High energy solar particle events and their relationship to associated flare, CME and GLE parameters

Abstract

Large solar eruptive events, including solar flares and coronal mass ejections (CMEs), can lead to solar energetic particle (SEP) events. During these events, protons are accelerated up to several GeV and pose numerous space weather risks. These risks include, but are not limited to, radiation hazards to astronauts and disruption to satellites and electronics. The highest energy SEPs are capable of reaching Earth on timescales of minutes and can be detected in ground level enhancements (GLEs). Understanding and analyzing these events is critical to future forecasting models. However, the availability of high energy SEP data sets is limited, especially that which covers multiple solar cycles.
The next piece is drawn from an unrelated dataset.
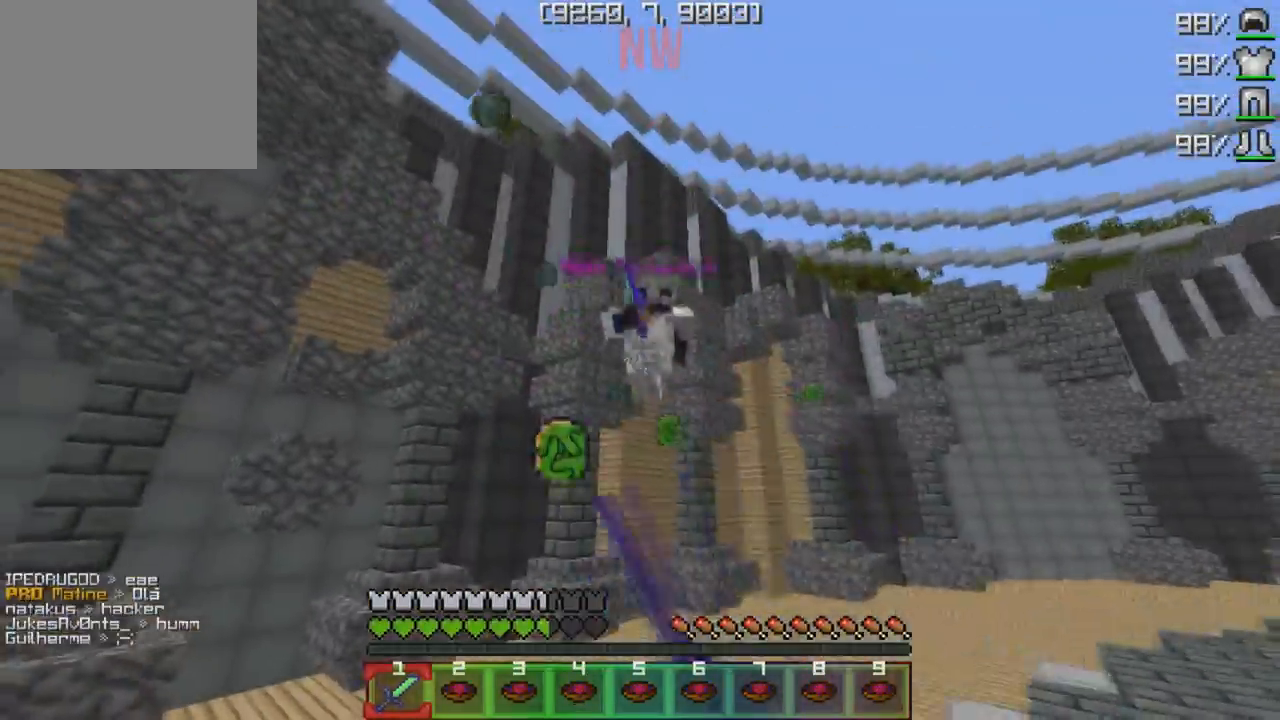
{"keys": ["a", "w"], "events": [[283, "a", "down"]]}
The majority of analysis of SEP events considers data at energies <100 MeV. In this work, we use a newly calibrated data set using data from Geostationary Operational Environmental Satellite-high energy proton and alpha detector between 1984 and 2017. Analysis of the SEP events in this time period over three high energy channels is performed, and SEP properties are compared to flare and CME parameters. In addition, neutron monitor (NM) observations are examined for the relevant GLE events. We find that correlations between SEP peak intensity and the CME speed are much weaker than for lower SEP energies. Correlations with flare intensity are broadly similar or weaker. Strong correlations are seen between >300 MeV data and GLE properties from NM data. The results of our work can be utilized in future forecasting models for both high energy SEP and GLE events.